Financial Support Not Enough to Rescue US Economy: International Economist

Business Materials 26 September 2008 14:22 (UTC +04:00)
Financial Support Not Enough to Rescue US Economy: International Economist

Azerbaijan, Baku, 26 September/ Trend , A. Badalova/ Financial support is not enough to rescue US economy, said John Higgins, economist of Capital Economics, British consulting company on economic studies.

"We still don't think buying toxic assets from banks will be a cure-all for the financial sector, given that an ongoing painful adjustment in the real economy is likely to lead to further heavy asset write-offs and that banks will have increasing difficulty in raising fresh capital," Higgins said.

Earlier, Treasury of US worked out measures to stabilize financial market paralyzed by non-liquid mortgage loans. According to draft law, the government intends to buy toxic assets connected with mortgage lending from the financial companies based in US. The anti-crisis plan is estimated at $700bln. The program was also supported by Ben Bernanke, head of Federal Reserve System of US.

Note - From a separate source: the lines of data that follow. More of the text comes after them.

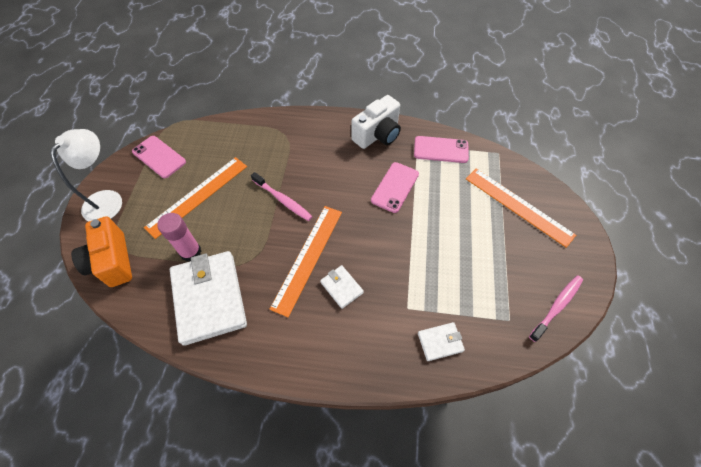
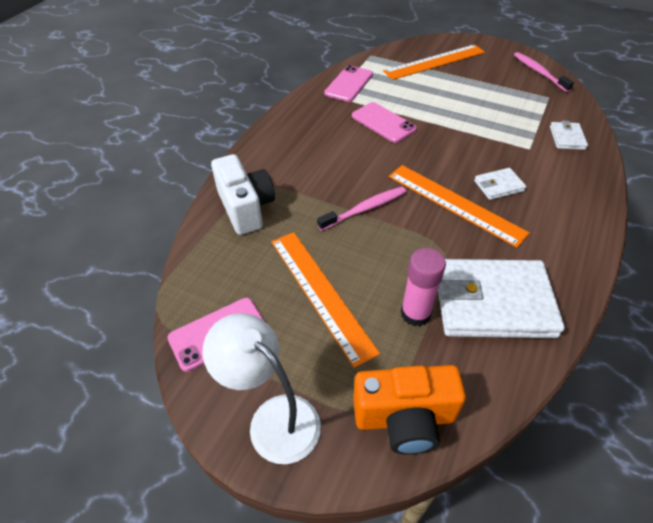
camera: 70 degrees left, 10 degrees down
white camera [351,95,401,149] -> white camera moved to [211,154,275,235]

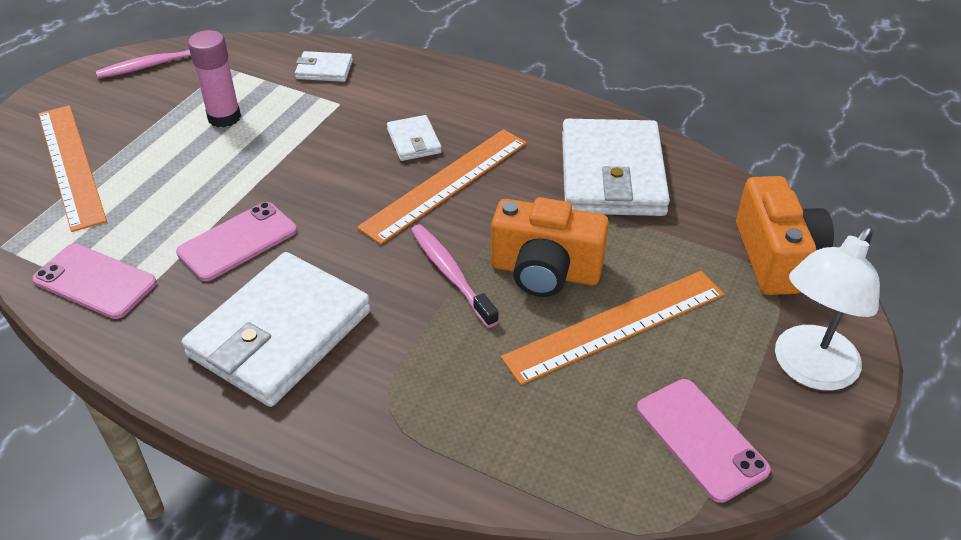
camera: 90 degrees left, 5 degrees down
white camera [211,154,275,235] -> none
pink glue stick [401,248,446,327] -> pink glue stick moved to [188,30,241,127]
none -> white wallet [182,252,371,407]
none -> orange camera [491,197,609,297]

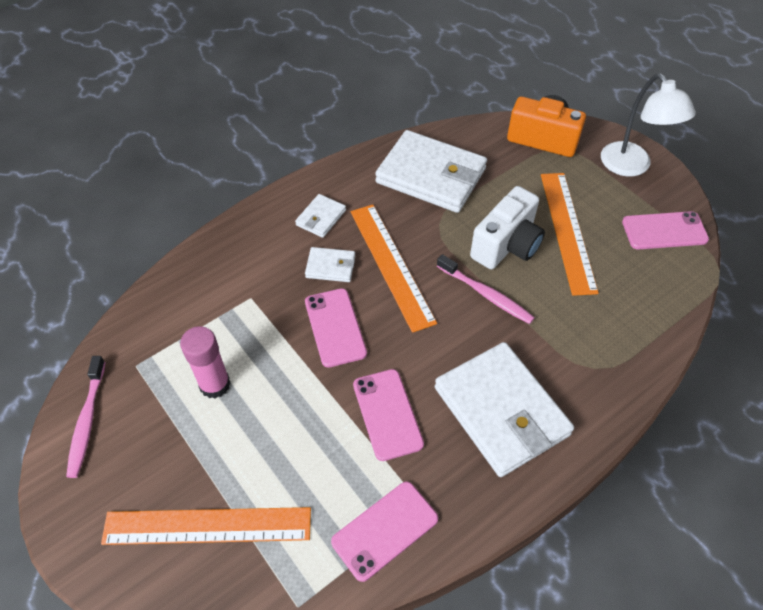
camera: 65 degrees left, 10 degrees up
white wallet [295,51,353,82] -> white wallet moved to [295,194,346,238]
pink toothbrush [411,225,499,328] -> pink toothbrush turned 135 degrees counterclockwise [437,254,535,324]
orange camera [491,197,609,297] -> white camera [470,186,545,269]
none -> pink phone [305,288,367,368]

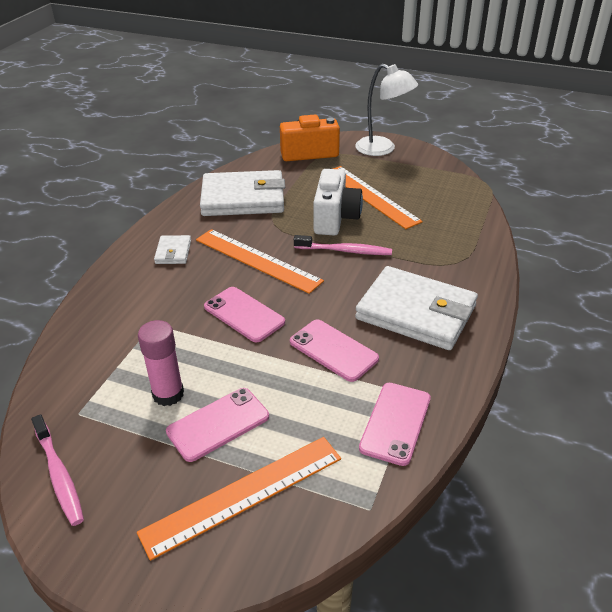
camera: 30 degrees left, 15 degrees down
white wallet [305,247,355,282] -> none
pink phone [622,211,709,250] -> pink phone moved to [166,388,269,462]

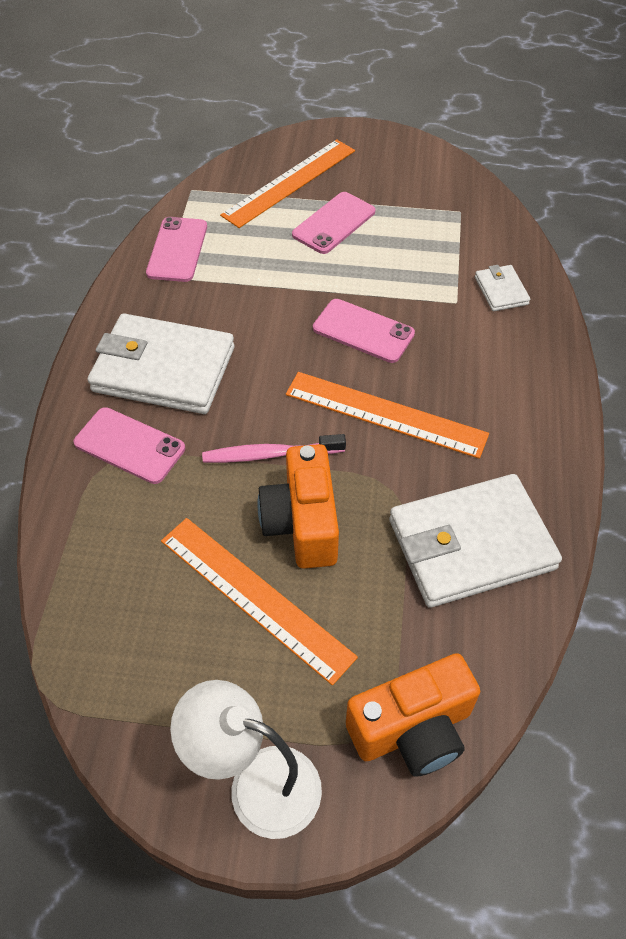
camera: 165 degrees right, 15 degrees up
pink toothbrush [31,414,84,526] -> none
pink glue stick [138,320,184,406] -> none
white wallet [154,235,191,264] -> white wallet moved to [475,265,530,311]
pink phone [290,320,379,382] -> pink phone moved to [74,407,185,484]
white camera [313,169,363,235] -> orange camera [257,444,339,569]

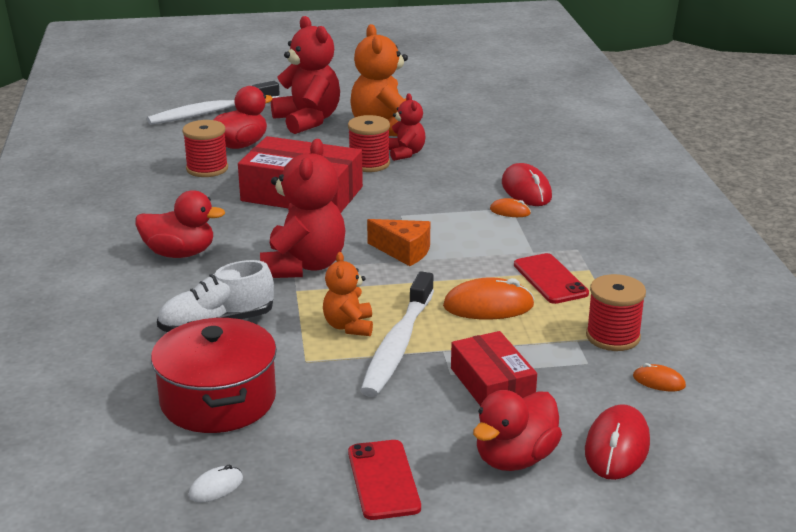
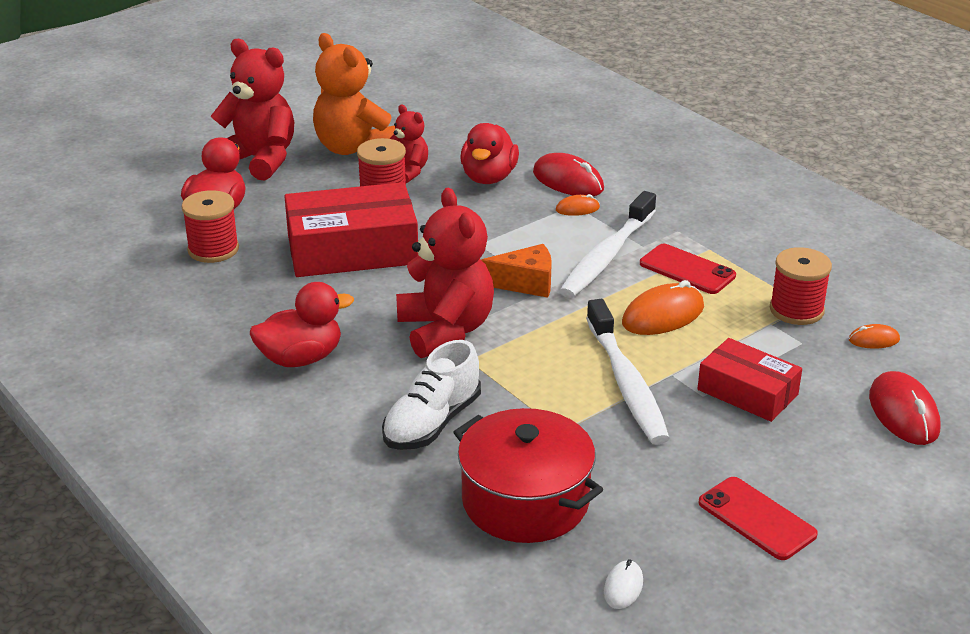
camera: 30 degrees left, 5 degrees up
white toothbrush [147,81,280,125] -> white toothbrush moved to [559,191,656,298]
orange teddy bear [323,252,373,336] -> none
red duck [473,390,562,471] -> red duck moved to [460,123,519,184]

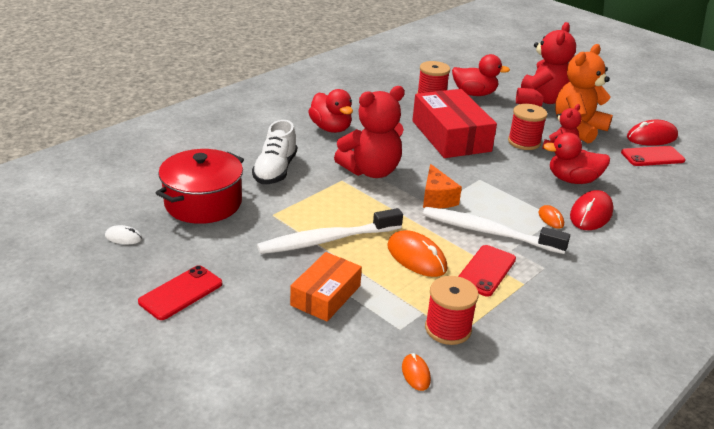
camera: 80 degrees right, 0 degrees up
white shoe [382,340,481,450] -> white shoe turned 105 degrees counterclockwise [252,120,297,184]
red box [698,338,802,422] -> orange box [290,252,362,321]
red mouse [869,371,940,445] -> red mouse moved to [627,120,678,146]
none -> red phone [621,146,685,166]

"Strains in financial markets reached a new peak as investors waited to see whether Congress would approve an amended version of the US administration's "troubled asset relief program" by the weekend," he said.

Meanwhile, there are disagreements in the Congress over passing of the draft law on supporting financial market. According to the draft law coordinated by the Congress, once it is passed, presidential administration will receive only $350bln at the first stage and $250bln can be added later at the order of Treasury. However, Congress has a right to block allocation of the remaining $350bln.

Presidential candidates Barack Obama and John McCain opposed the support plan. They urged Congress to intervene with the support by administration. Republican candidate McCain said $7000bln worth plan is not promising. Earlier McCain said he would stop his election campaign to focus on the search of ways out of the financial crisis.

The response to financial crisis will be cutting rates by FRS soon. "Fed is likely to stick in the near term o its tack of boosting the availability of credit, rather than cutting its price," he said.